Hager hatte jahrzehntelang eine exponierte Rolle in der DDR: Er gab den SED-Chefideologen. Seine Aufgabe war freilich nicht, die Parteilinie festzulegen, sondern ihre Übereinstimmung mit dem Marxismus-Leninismus überzeugend darzustellen. Die DKP gab gestern bekannt, daß Kurt Hager am Freitag im Alter von 86 Jahren in Berlin verstorben ist. In Württemberg geboren, schloß der junge Hager sich schon mit 18 Jahren der KPD an. Während der Nazizeit arbeitete er als Journalist im spanischen Bürgerkrieg, später lebte er in England. Hager wurde in der DDR Philosophieprofessor an der Berliner Humboldt-Universität und 1963 Politbüromitglied.

Getreu dem Prinzip, daß die jeweils aktuelle Meinung der Partei auch gewiß die richtige sei, vollzog Hager alle Kurswechsel der SED persönlich und öffentlich mit. Früher Stalinist, verdammte er später die Politik des Diktators. Nach dem Sturz Ulbrichts wandelte er sich von dessen Anhänger zu einem Kritiker. Als 1989 die Macht der SED schwand, sprach Hager plötzlich von „Dialog“. Zu spät.

Im April 1987 lieferte Hager ein Bonmot, an das ihn die DDR-Bürger 1989 unliebsam erinnerten, als sie auf Demonstrationen in Berlin neben Transparenten auch Tapetenrollen schwenkten. „Würden Sie, wenn Ihr Nachbar seine Wohnung tapeziert, Ihre Wohnung ebenfalls neu tapezieren?“ hatte Hager zwei Jahre vorher im Stern- Interview auf die Frage zurückgegegeben, wie es denn mit Glasnost und Perestroika in der DDR stünde. Danach hatte „Tapeten- Kutte“ seinen Spitznamen weg.

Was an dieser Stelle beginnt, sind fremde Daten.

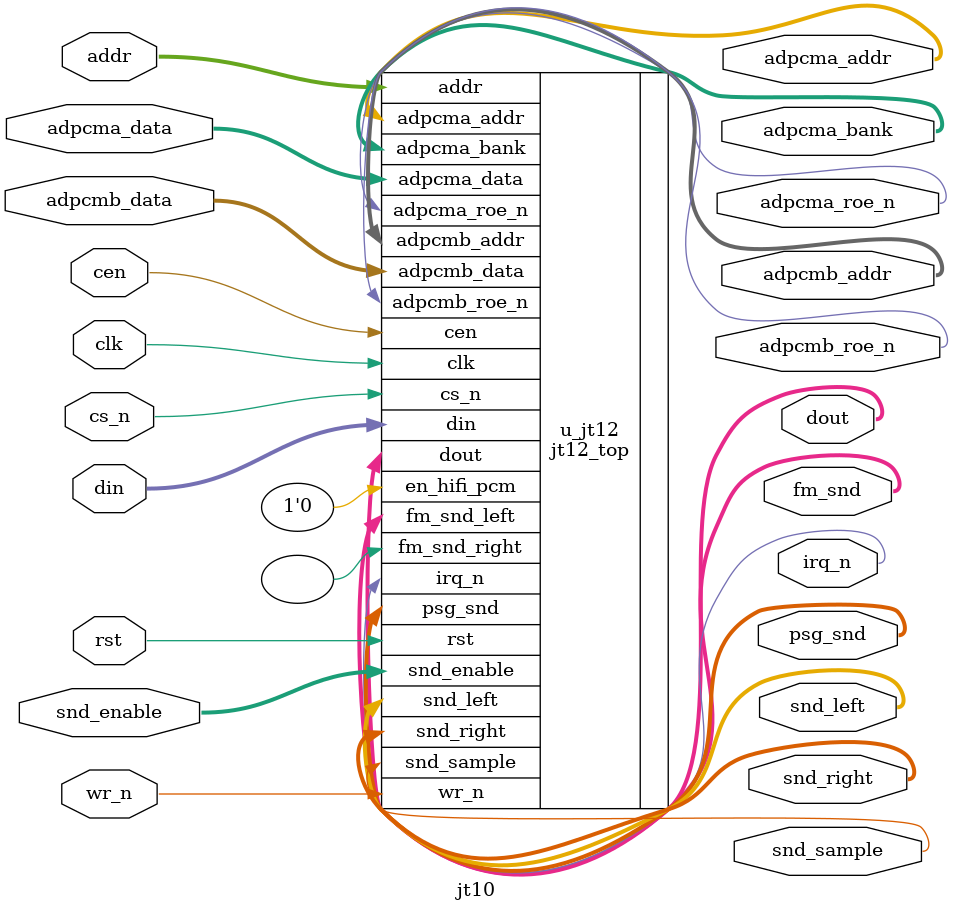
<source format=v>
/* This file is part of JT12.

 
    JT12 program is free software: you can redistribute it and/or modify
    it under the terms of the GNU General Public License as published by
    the Free Software Foundation, either version 3 of the License, or
    (at your option) any later version.

    JT12 program is distributed in the hope that it will be useful,
    but WITHOUT ANY WARRANTY; without even the implied warranty of
    MERCHANTABILITY or FITNESS FOR A PARTICULAR PURPOSE.  See the
    GNU General Public License for more details.

    You should have received a copy of the GNU General Public License
    along with JT12.  If not, see <http://www.gnu.org/licenses/>.

    Author: Jose Tejada Gomez. Twitter: @topapate
    Version: 1.0
    Date: 21-03-2019
*/

// YM2610 wrapper
// Clock enabled at 7.5 - 8.5MHz

module jt10(
    input           rst,        // rst should be at least 6 clk&cen cycles long
    input           clk,        // CPU clock
    input           cen,        // optional clock enable, if not needed leave as 1'b1
    input   [7:0]   din,
    input   [1:0]   addr,
    input           cs_n,
    input           wr_n,
    
    output  [7:0]   dout,
    output          irq_n,
    // ADPCM pins
    output  [19:0]  adpcma_addr,  // real hardware has 10 pins multiplexed through RMPX pin
    output  [3:0]   adpcma_bank,
    output          adpcma_roe_n, // ADPCM-A ROM output enable
    input   [7:0]   adpcma_data,  // Data from RAM
    output  [23:0]  adpcmb_addr,  // real hardware has 12 pins multiplexed through PMPX pin
    output          adpcmb_roe_n, // ADPCM-B ROM output enable
	 input	[7:0]	  adpcmb_data,
    // Separated output
    output  signed  [15:0] fm_snd,
    // combined output
    output          [ 9:0] psg_snd,    
    output  signed  [15:0] snd_right,
    output  signed  [15:0] snd_left,
    output          snd_sample,
	 input [3:0] snd_enable
);

// Uses 6 FM channels but only 4 are outputted
jt12_top #(
    .use_lfo(1),.use_ssg(1), .num_ch(6), .use_pcm(0), .use_adpcm(1) )
u_jt12(
    .rst            ( rst          ),        // rst should be at least 6 clk&cen cycles long
    .clk            ( clk          ),        // CPU clock
    .cen            ( cen          ),        // optional clock enable, it not needed leave as 1'b1
    .din            ( din          ),
    .addr           ( addr         ),
    .cs_n           ( cs_n         ),
    .wr_n           ( wr_n         ),
    
    .dout           ( dout         ),
    .irq_n          ( irq_n        ),
    // ADPCM pins
    .adpcma_addr    ( adpcma_addr  ), // real hardware has 10 pins multiplexed through RMPX pin
    .adpcma_bank    ( adpcma_bank  ),
    .adpcma_roe_n   ( adpcma_roe_n ), // ADPCM-A ROM output enable
    .adpcma_data    ( adpcma_data  ), // Data from RAM
	 
    .adpcmb_addr    ( adpcmb_addr  ), // real hardware has 12 pins multiplexed through PMPX pin
    .adpcmb_roe_n   ( adpcmb_roe_n ), // ADPCM-B ROM output enable
    .adpcmb_data    ( adpcmb_data  ), // Data from RAM
    // Separated output
    .psg_snd        ( psg_snd      ),    
    .fm_snd_left    ( fm_snd       ),
    .fm_snd_right   (),

    .snd_right      ( snd_right    ),
    .snd_left       ( snd_left     ),
    .snd_sample     ( snd_sample   ),
	 	 .snd_enable(snd_enable),

    // unused pins
    .en_hifi_pcm    ( 1'b0         ) // used only on YM2612 mode
);

endmodule // jt03
</source>
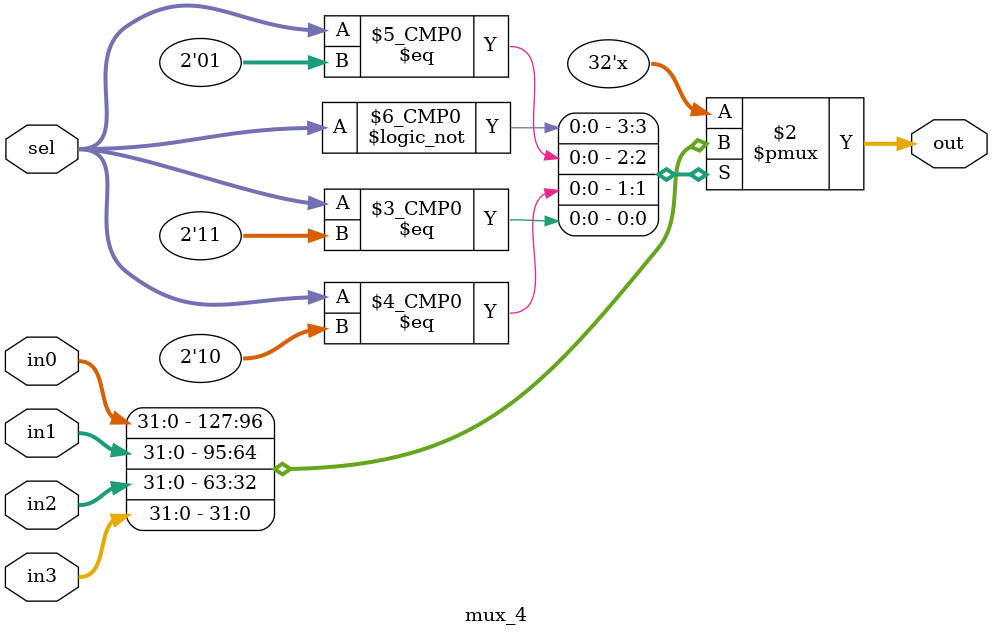
<source format=sv>
module mux_4 #(
    D_WIDTH = 32
)(
    input  logic [D_WIDTH-1:0] in0,
    input  logic [D_WIDTH-1:0] in1,
    input  logic [D_WIDTH-1:0] in2,
    input  logic [D_WIDTH-1:0] in3,
    input  logic [1:0]         sel,
    output logic [D_WIDTH-1:0] out
);
    always_comb begin
        case (sel)
        2'b00: out = in0;
        2'b01: out = in1;
        2'b10: out = in2;
        2'b11: out = in3;
        default: out = '0;
        endcase
    end

endmodule

</source>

Aus dem Politbüroprozeß schied Hager im Mai 1996 wegen seines schlechten Gesundheitszustandes aus. Der Chefideologe war geistig flexibler als seine Mitgreise im Politbüro. Einem orthodoxen Marxismus blieb Hager dennoch bis zu seinem Tod treu. Manchmal verwies er gar ins Jenseits auf den Glaubensstifter des Materialismus. Ob der Schießbefehl an der Mauer ein Fehler gewesen sei, hätte seiner Meinung nach nur ein Mensch beurteilen können: Karl Marx.